La actividad industrial de Yucatán continúa sin recuperar dinamismo desde el cambio de administración estatal en 2024, según el Indicador Mensual de la Actividad Industrial por Entidad Federativa (IMAIEF) del INEGI.
Desde el 2024 al más reciente informe de mayo, el INEGI reporta un crecimiento anual de apenas 0.3%, una de las cifras más bajas del país.
El resultado coloca a Yucatán en una posición intermedia a nivel nacional, lejos de los estados con mayor crecimiento industrial y reflejando una pérdida de impulso económico que se ha prolongado durante más de un año.

A pesar de los anuncios de nuevas inversiones, la tendencia coincide con el inicio del nuevo gobierno estatal, periodo en el que el sector industrial dejó atrás el ritmo de expansión que mantenía entre 2022 y principios de 2024.
Manufactura y energía frenan el crecimiento económico de Yucatán
Los sectores con peor desempeño fueron la generación y distribución de energía eléctrica y la industria manufacturera.

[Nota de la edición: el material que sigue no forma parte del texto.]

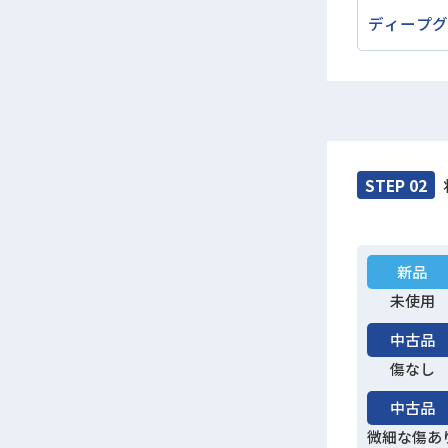
ディープグ
STEP 02
新品
未使用
中古品
傷なし
中古品
微細な傷あ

El primero registró una caída anual de 10.4%, mientras que la manufactura descendió 3.9%, afectando directamente el comportamiento global de la economía industrial yucateca.
Ambos sectores concentran una parte importante del empleo formal y de la producción estatal, por lo que el retroceso impacta de manera directa a trabajadores y empresas vinculadas a alimentos, textiles, maquila y servicios energéticos.
Además, Yucatán quedó fuera de las entidades destacadas en manufactura señaladas por el INEGI, donde sí aparecieron estados como Puebla, Tamaulipas, Tabasco y Chiapas.
Industria extractiva y construcción evitan una caída mayor
El único sector con crecimiento relevante fue la industria extractiva (canteras y bancos de material pétreo, arena, arcilla, grava y otros no metálicos), que avanzó 16.2% anual, mientras que la construcción creció 5.2%. Sin embargo, ambos rubros tienen menor peso dentro de la estructura industrial del estado, por lo que no lograron compensar las pérdidas en manufactura y energía.
A nivel mensual, la situación también mostró señales negativas: en enero de 2026 la actividad industrial cayó 1.4% respecto a diciembre de 2025. El desempeño representa un reto para la administración estatal, que enfrenta la presión de reactivar los sectores productivos estratégicos y evitar que el estancamiento económico se profundice durante el resto del año.